┌─ Information

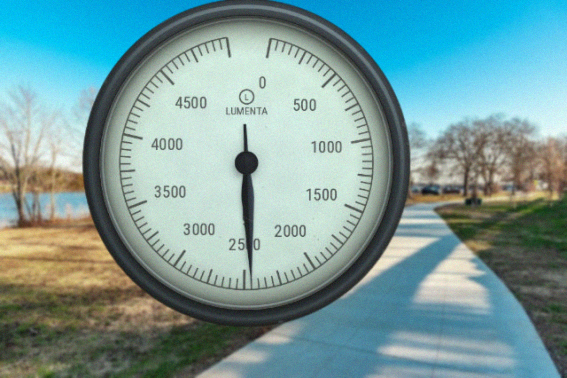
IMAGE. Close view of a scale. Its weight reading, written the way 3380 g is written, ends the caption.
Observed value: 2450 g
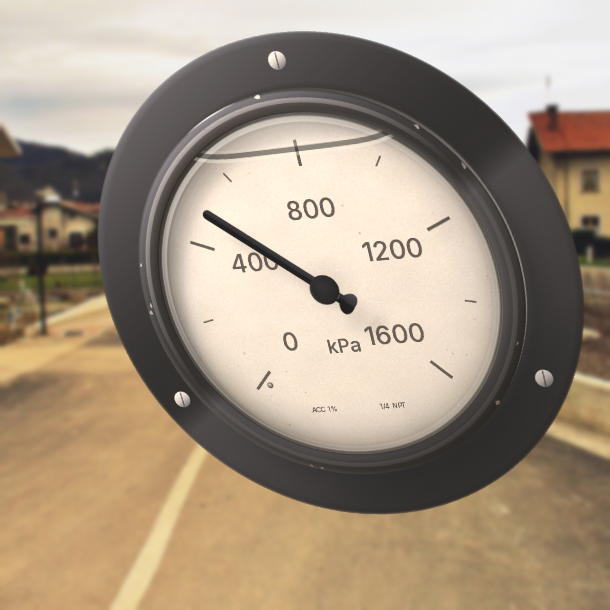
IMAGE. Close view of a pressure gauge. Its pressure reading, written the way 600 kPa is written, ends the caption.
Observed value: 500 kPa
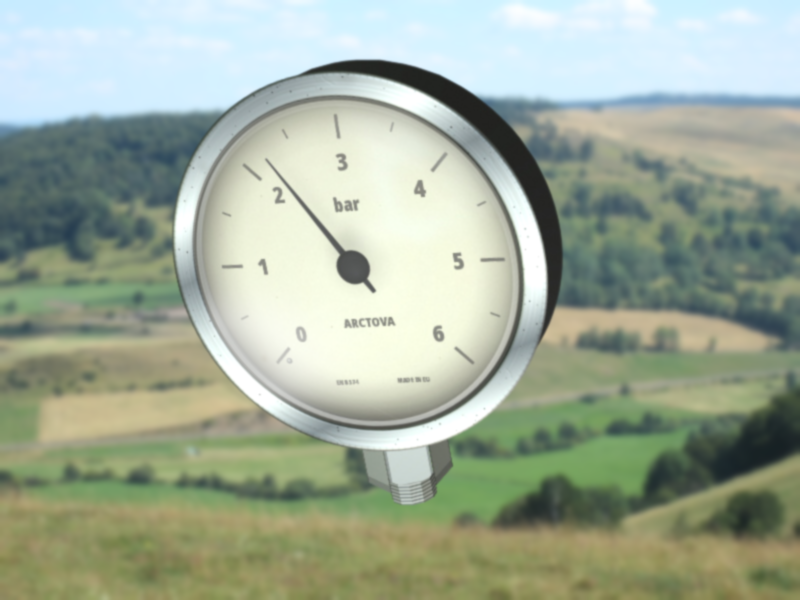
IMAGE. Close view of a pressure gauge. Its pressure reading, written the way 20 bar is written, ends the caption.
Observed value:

└─

[Problem to work on]: In all the records, rename "Observed value" to "Recorded value" and keep the rest unchanged. Leave the pictures out of your answer.

[Result of the task]:
IMAGE. Close view of a scale. Its weight reading, written the way 3380 g is written, ends the caption.
Recorded value: 2450 g
IMAGE. Close view of a pressure gauge. Its pressure reading, written the way 600 kPa is written, ends the caption.
Recorded value: 500 kPa
IMAGE. Close view of a pressure gauge. Its pressure reading, written the way 20 bar is written, ends the caption.
Recorded value:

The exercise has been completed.